Повседневная жизнь Тайной канцелярии - читать онлайн книгу. Автор: Игорь Курукин, Елена Никулина cтр.№ 102

читать книги онлайн бесплатно
 
 

Онлайн книга - Повседневная жизнь Тайной канцелярии | Автор книги - Игорь Курукин , Елена Никулина

Cтраница 102
читать онлайн книги бесплатно

Списки «клиентов» Тайной канцелярии свидетельствуют, что в 1747 году сыном Петра I назвался подпоручик гвардии Дмитрий Никитин, произведенный из сержантов в прапорщики в 1740 году «за взятие» Бирона. Едва ли между этими событиями есть прямая связь; однако участие в «большой политике» определенным образом влияло на психологию гвардейцев.

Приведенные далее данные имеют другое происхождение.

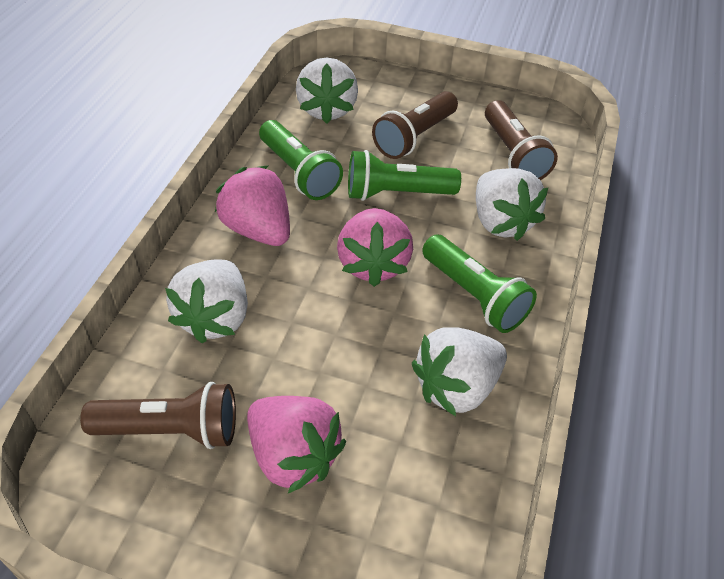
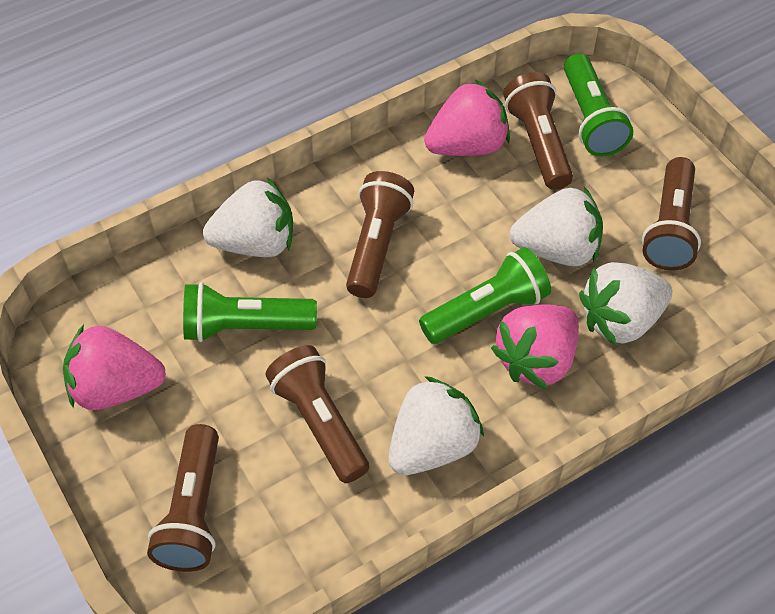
brown flashlight: 3 -> 5

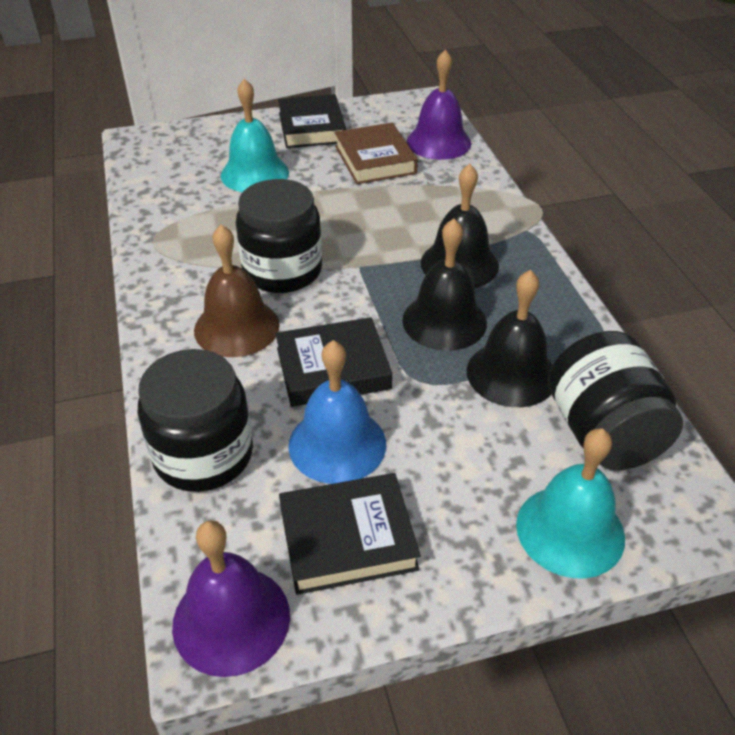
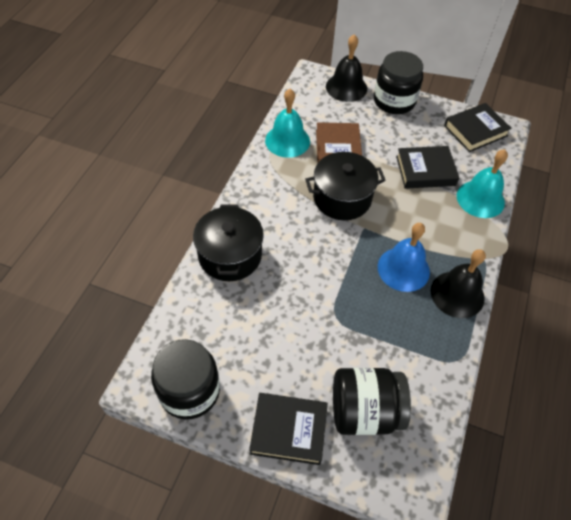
black bell: 3 -> 2
black pot: 0 -> 2
brown bell: 1 -> 0
purple bell: 2 -> 0

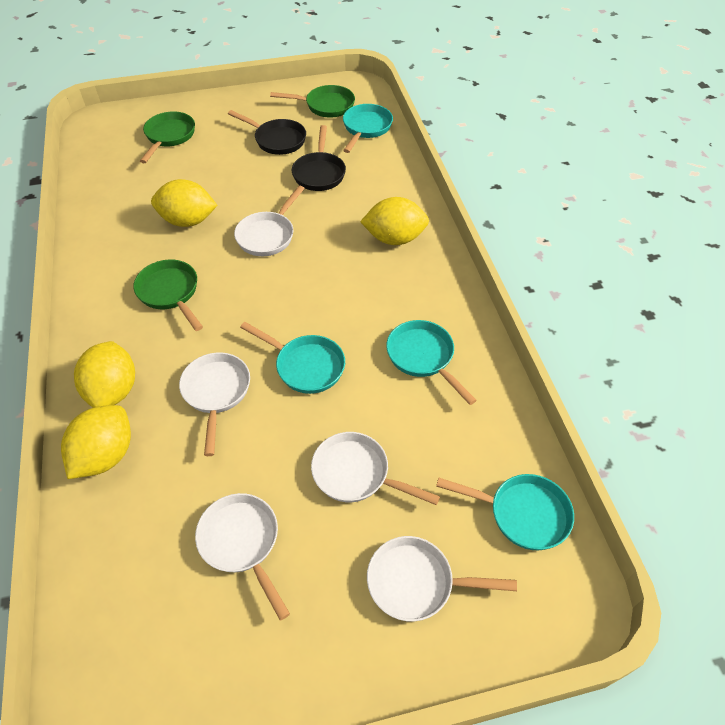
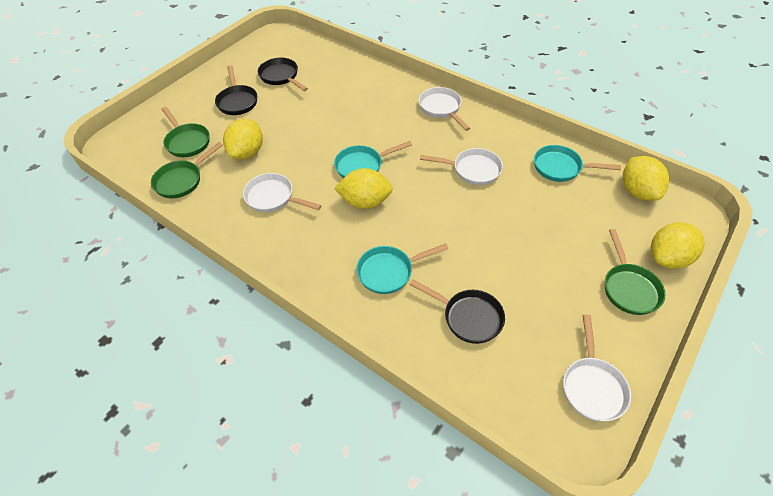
black pan: 2 -> 3
turquoise pan: 4 -> 3
white pan: 5 -> 4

Вместе с Никитиным по ведомству А. И. Ушакова проходили другие «дети» императора, которые размещались «неисходно до смерти» по монастырям. Дириков угодил в заточение в Иверский монастырь, «Петры Петровичи» (однодворец Аверьян Калдаев и канцелярист Михаил Васильев) содержались в Усольском Воскресенском и Серпуховском Высоцком монастырях; в Троицком Калязинском монастыре был заключен «царевич Александр Петрович» – канцелярист Василий Смагин. [525]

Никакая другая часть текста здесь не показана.